A lemure arises when a mortal soul is twisted by evil and banished to the Nine Hells for eternity. The lowest type of devil, lemures are repugnant, shapeless creatures doomed to suffer torment until they are promoted to a higher form of devil, most commonly an imp.
Almost certainly the erinyes will encounter others of its kind while on this journey, and these it usually informs in passing of the intruders and their location, so that said intruders will likely suffer attacks from odd bands of erinyes before any organized force is sent out from the Iron City. If a group of erinyes encounters intruders, all but one – the messenger to Dis will immediately attack. They may not seek to slay the intruders outright, for Dispater, like all archdevils, is always alert for beings or items that can help maintain or improve his own position, and no erinyes deliberately courts his wrath by destroying something Dispater might have liked to have.
The Iron City itself is a dismal place of eyrie-riddled towers, zombies, garbagechoked streets alive with rot grubs (and a black pudding here and there), and ironbarred cells full of chains and torture implements. Abishai, imps, and spined devils, plus occasional barbed devils, hellcats, and rakshasa, throng the dark, reeking streets.

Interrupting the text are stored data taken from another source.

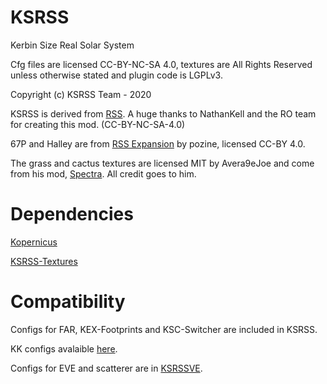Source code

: # KSRSS

Kerbin Size Real Solar System

Cfg files are licensed CC-BY-NC-SA 4.0, textures are All Rights Reserved unless otherwise stated and plugin code is LGPLv3.

Copyright (c) KSRSS Team - 2020

KSRSS is derived from [RSS](https://forum.kerbalspaceprogram.com/index.php?/topic/177216-173-real-solar-system-v164-26-nov-2019/). A huge thanks to NathanKell and the RO team for creating this mod. (CC-BY-NC-SA-4.0)

67P and Halley are from [RSS Expansion](https://forum.kerbalspaceprogram.com/index.php?/topic/116275-105-rss-planets-moons-expanded-v0120-sedna-is-finally-here/) by pozine, licensed CC-BY 4.0. 

The grass and cactus textures are licensed MIT by Avera9eJoe and come from his mod, [Spectra](https://forum.kerbalspaceprogram.com/index.php?/topic/159443-16-spectra-v117-visual-compilation-1st-april-18/). All credit goes to him.

# Dependencies

[Kopernicus](https://github.com/Kopernicus/Kopernicus/releases/)

[KSRSS-Textures](https://github.com/KerbalFrench/KSRSS-Textures)

# Compatibility

Configs for FAR, KEX-Footprints and KSC-Switcher are included in KSRSS.

KK configs avalaible [here](https://github.com/KerbalFrench/KK-KSRSS/releases).

Configs for EVE and scatterer are in [KSRSSVE](https://github.com/KerbalFrench/KSRSSVE/releases).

The island on which the city is built rises sharply in elevation toward the center, and on this rocky knob is the “infernally grand” palace of Dispater, many towered and terrible. It is fashioned of stone (unlike the rest of the city) and furnished with iron, carved bone, and stone. Its terraced approaches are adorned with trees fashioned of iron. The palace is off limits to those without a reason for being there. Erinyes can be seen frequently flitting in and out of the palace’s high, arched windows (presumably to give or receive information). There are many caverns beneath the palace, known as “the pits of Dis,” where prisoners live in unmanacled savagery, fighting for the edible garbage that falls into their lightless realm down shafts from the palace above.